━━ Data extract ━━

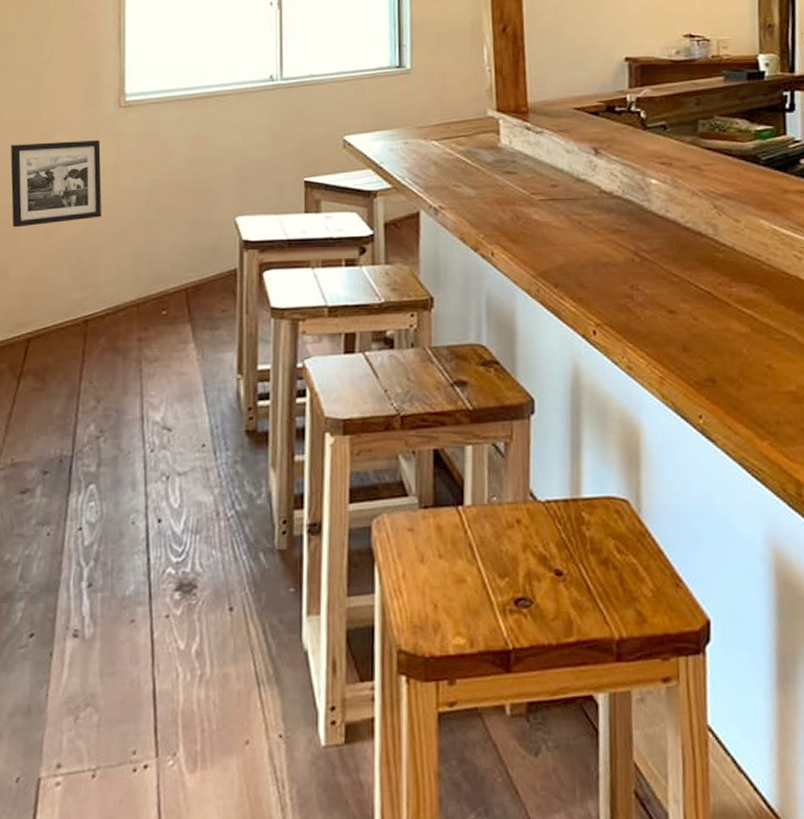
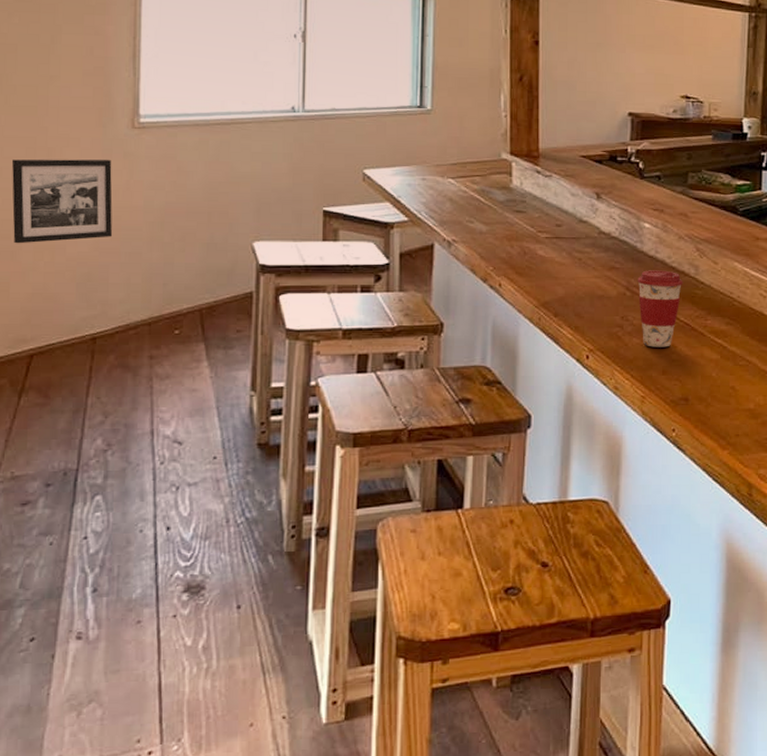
coffee cup: none [647,231,701,320] -> present [637,270,683,347]

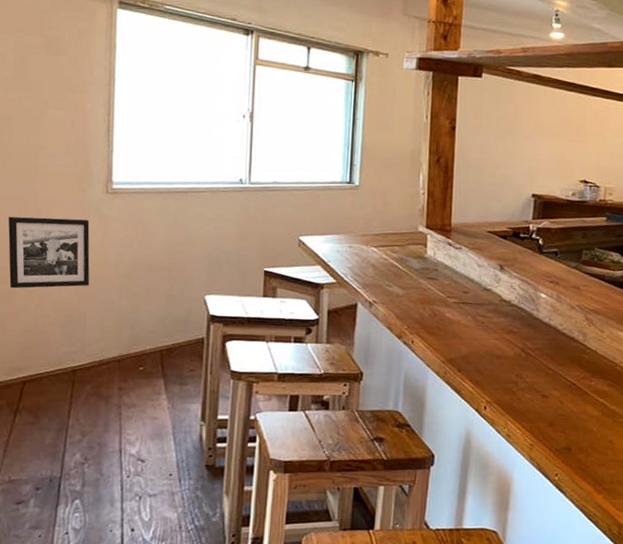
coffee cup: present [637,270,683,347] -> none [532,335,573,403]

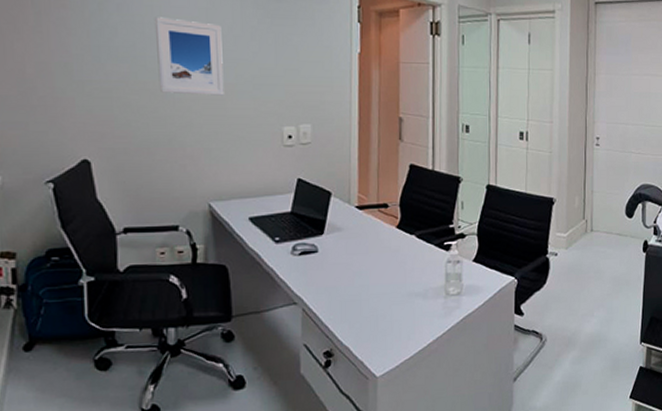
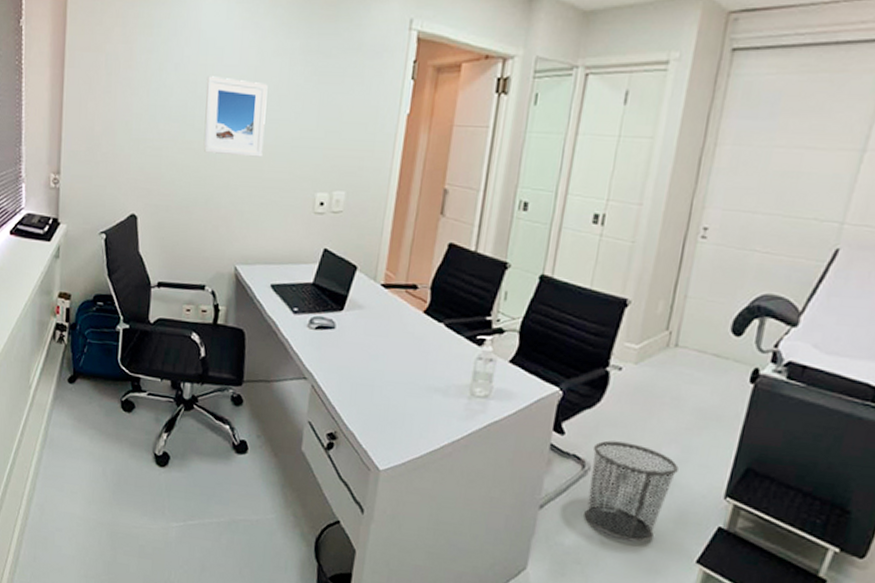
waste bin: none [546,313,607,393] -> present [584,440,678,542]

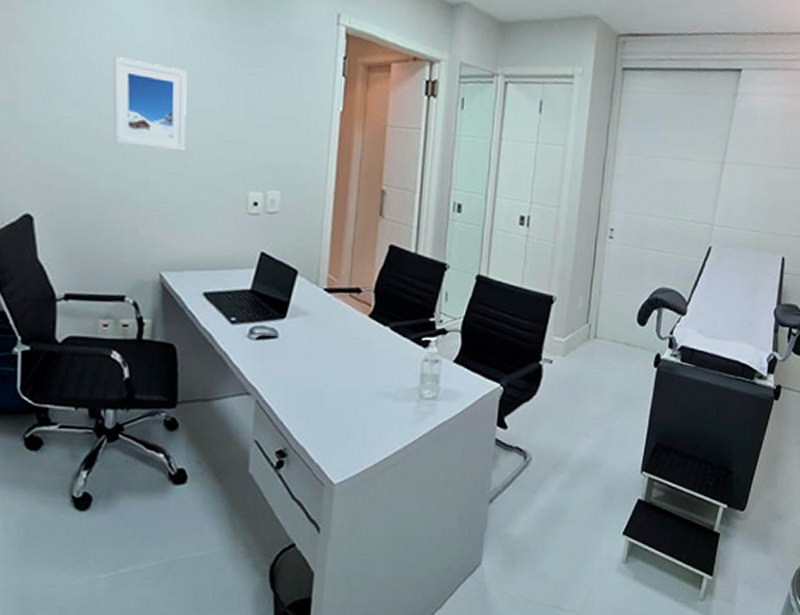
waste bin: present [584,440,678,542] -> none [529,430,604,523]

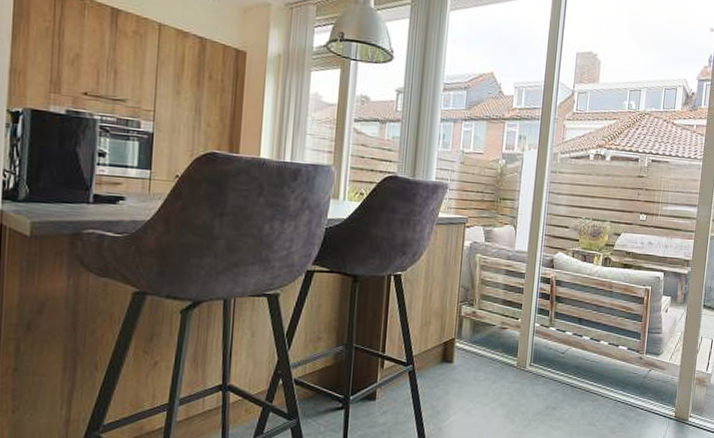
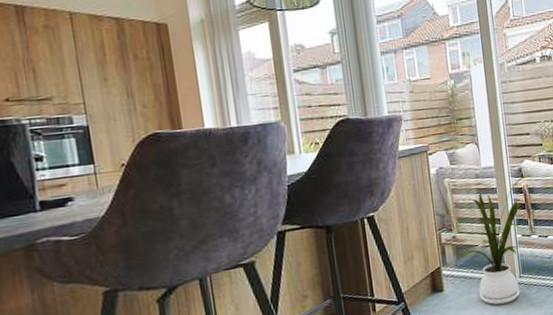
house plant: none [476,267,561,389] -> present [460,175,530,305]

━━━

### Job item
In the records above, locate the line containing "waste bin: none", then copy exactly that line and every line after it through the end, omitting pictures.

### Answer for the task
waste bin: none [546,313,607,393] -> present [584,440,678,542]

waste bin: present [584,440,678,542] -> none [529,430,604,523]

house plant: none [476,267,561,389] -> present [460,175,530,305]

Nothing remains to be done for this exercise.